*What this task involves*: Copy out word for word the stretch of the material from its start through the line containing "smells of a truly fantastical world. Giant", leaving out the pictures.

——————————

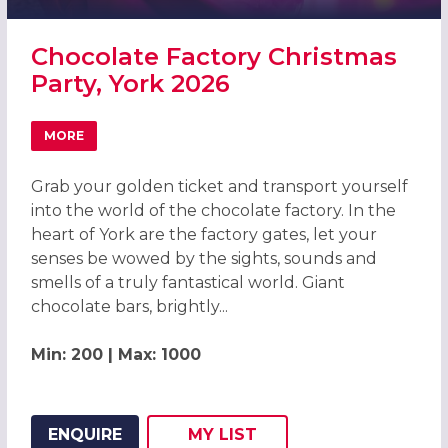
Chocolate Factory Christmas
Party, York 2026
MORE
ABOUT CHOCOLATE FACTORY CHRISTMAS PARTY, YORK 2
Grab your golden ticket and transport yourself
into the world of the chocolate factory. In the
heart of York are the factory gates, let your
senses be wowed by the sights, sounds and
smells of a truly fantastical world. Giant
chocolate bars, brightly...
Min: 200 | Max: 1000
ENQUIRE
MY
LIST
ADD THIS LISTING TO
WISH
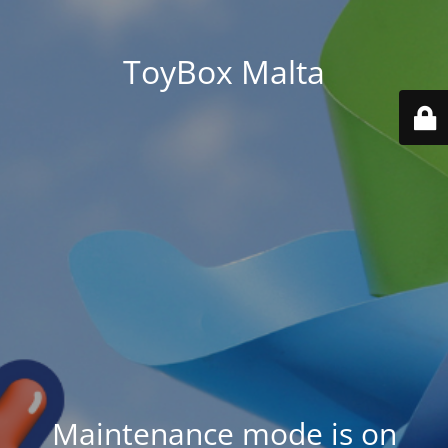
ToyBox Malta
Maintenance mode is on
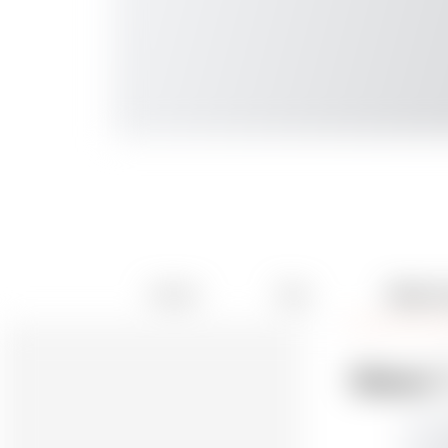
Details
Files
Makes 
2
Makes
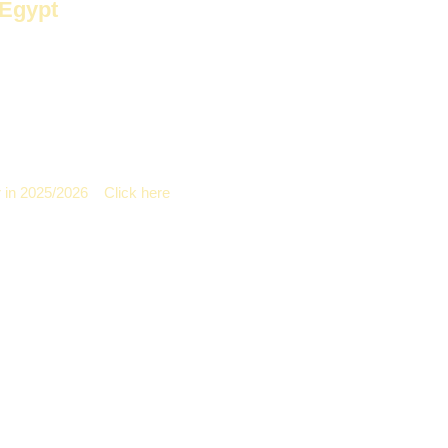
 Egypt
as undergone significant development. The emergence of new materi
raditional gypsum.
It's popular in the Egyptian market. People prefer 
 in 2025/2026
–
Click here
Disadvantages
nger lifespan
It costs less than g
cult to install, shorter lifespan
Less durable than F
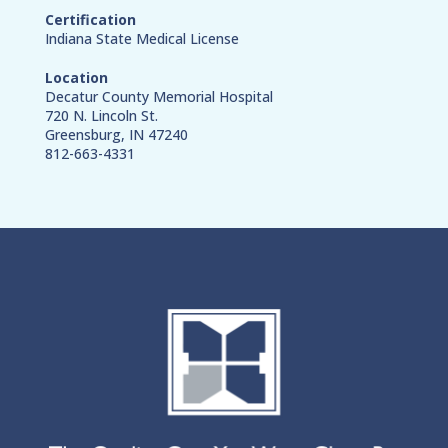
Certification
Indiana State Medical License
Location
Decatur County Memorial Hospital
720 N. Lincoln St.
Greensburg, IN 47240
812-663-4331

——————————

*Output for this exercise*:
Chocolate Factory Christmas
Party, York 2026
MORE
ABOUT CHOCOLATE FACTORY CHRISTMAS PARTY, YORK 2
Grab your golden ticket and transport yourself
into the world of the chocolate factory. In the
heart of York are the factory gates, let your
senses be wowed by the sights, sounds and
smells of a truly fantastical world. Giant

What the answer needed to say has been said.